* [Texto proporcionado]
Es más, tenemos el interrogante fundamental que se refiere a cómo quieren y pueden vivir las demandantes de un hogar. A este respecto, a partir de nuestra propia experiencia, hemos podido observar una realidad que puede resultar contradictoria en cuanto al modo en el que personas de muy diversa formación y labores profesionales hacen uso de su vivienda.
Es bastante frecuente la similitud entre las resoluciones de organización y amueblamiento que podemos encontrar en moradas de personas con una menor formación académica, si las comparamos con las de otras tituladas universitarias, por poner un ejemplo. Más concretamente, podemos decir que se aprecia un desconocimiento de funciones que son propias de actividades del hogar y se manifiesta la conservación de hábitos familiares, étnicos, de grupo… También se observan carencias orientativas respecto a la funcionalidad de la organización de la vivienda, con confusiones frecuentes entre el ánimo de opulencia, ostentación y apariencia y las necesidades reales de los habitantes, que habrían de ordenarse y resolverse como aspectos prioritarios.
Lo que demuestra lo anterior es que el hecho de saber más de algo (un campo o cultura académica, por ejemplo) no implica saber más de todo. En la utilización de lugares para convivir se evidencian regularmente esas carencias de adaptación espacial y esa falta de aprendizaje de usos propios.
Esto implica que estamos en un camino de largo recorrido en la confrontación entre los intereses económicos de la especulación y las acciones corporativas, la calidad de vida de la población (de toda) y el poder político de las instituciones.
Para superar esta situación es imprescindible elevar la cultura habitacional en general, que habrá de ser desarrollada por equipos pluridisciplinares, procurando el diálogo natural del barrio, de la familia y de cada usuaria, como solución inicial al ajuste de precios y a la calidad de nuestros hogares y demás construcciones de humanidad.

* [Ejercicios]
[1] Según el texto sobre la vivienda, ¿entre quiénes hay que procurar el diálogo natural para elevar la cultura habitacional?
[2] Reproduce el fragmento del texto sobre la vivienda que empieza en las palabras "Lo que demuestra" y termina después de "construcciones de humanidad.", cambiando "carencias" por "deficiencias".

* [Extracto de datos]
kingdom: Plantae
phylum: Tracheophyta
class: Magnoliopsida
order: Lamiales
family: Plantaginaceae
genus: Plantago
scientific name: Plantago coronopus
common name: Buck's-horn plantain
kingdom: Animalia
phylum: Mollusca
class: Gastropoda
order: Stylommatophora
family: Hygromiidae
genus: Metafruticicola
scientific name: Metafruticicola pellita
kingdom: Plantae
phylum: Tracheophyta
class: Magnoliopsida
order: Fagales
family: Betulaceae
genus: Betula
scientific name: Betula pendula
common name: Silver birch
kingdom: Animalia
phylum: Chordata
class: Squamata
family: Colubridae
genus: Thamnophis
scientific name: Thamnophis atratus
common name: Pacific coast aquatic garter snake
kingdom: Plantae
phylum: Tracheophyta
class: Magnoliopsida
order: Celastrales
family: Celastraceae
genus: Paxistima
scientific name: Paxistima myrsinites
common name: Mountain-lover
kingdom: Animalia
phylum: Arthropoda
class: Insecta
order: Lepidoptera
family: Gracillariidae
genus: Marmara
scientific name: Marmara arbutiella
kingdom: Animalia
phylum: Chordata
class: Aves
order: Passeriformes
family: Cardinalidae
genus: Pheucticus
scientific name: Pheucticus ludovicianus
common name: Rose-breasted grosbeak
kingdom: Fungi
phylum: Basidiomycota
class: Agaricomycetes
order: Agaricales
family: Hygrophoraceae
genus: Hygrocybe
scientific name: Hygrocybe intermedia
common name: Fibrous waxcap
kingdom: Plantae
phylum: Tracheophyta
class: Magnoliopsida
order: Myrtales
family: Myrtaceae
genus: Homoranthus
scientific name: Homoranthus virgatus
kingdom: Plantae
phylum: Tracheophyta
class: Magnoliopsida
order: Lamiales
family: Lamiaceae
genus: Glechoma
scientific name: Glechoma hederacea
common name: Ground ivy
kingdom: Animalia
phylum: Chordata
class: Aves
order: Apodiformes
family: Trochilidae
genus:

* [Respuestas]
[1] Entre el barrio, la familia y cada usuaria.

[2]
Lo que demuestra lo anterior es que el hecho de saber más de algo (un campo o cultura académica, por ejemplo) no implica saber más de todo. En la utilización de lugares para convivir se evidencian regularmente esas deficiencias de adaptación espacial y esa falta de aprendizaje de usos propios.
Esto implica que estamos en un camino de largo recorrido en la confrontación entre los intereses económicos de la especulación y las acciones corporativas, la calidad de vida de la población (de toda) y el poder político de las instituciones.
Para superar esta situación es imprescindible elevar la cultura habitacional en general, que habrá de ser desarrollada por equipos pluridisciplinares, procurando el diálogo natural del barrio, de la familia y de cada usuaria, como solución inicial al ajuste de precios y a la calidad de nuestros hogares y demás construcciones de humanidad.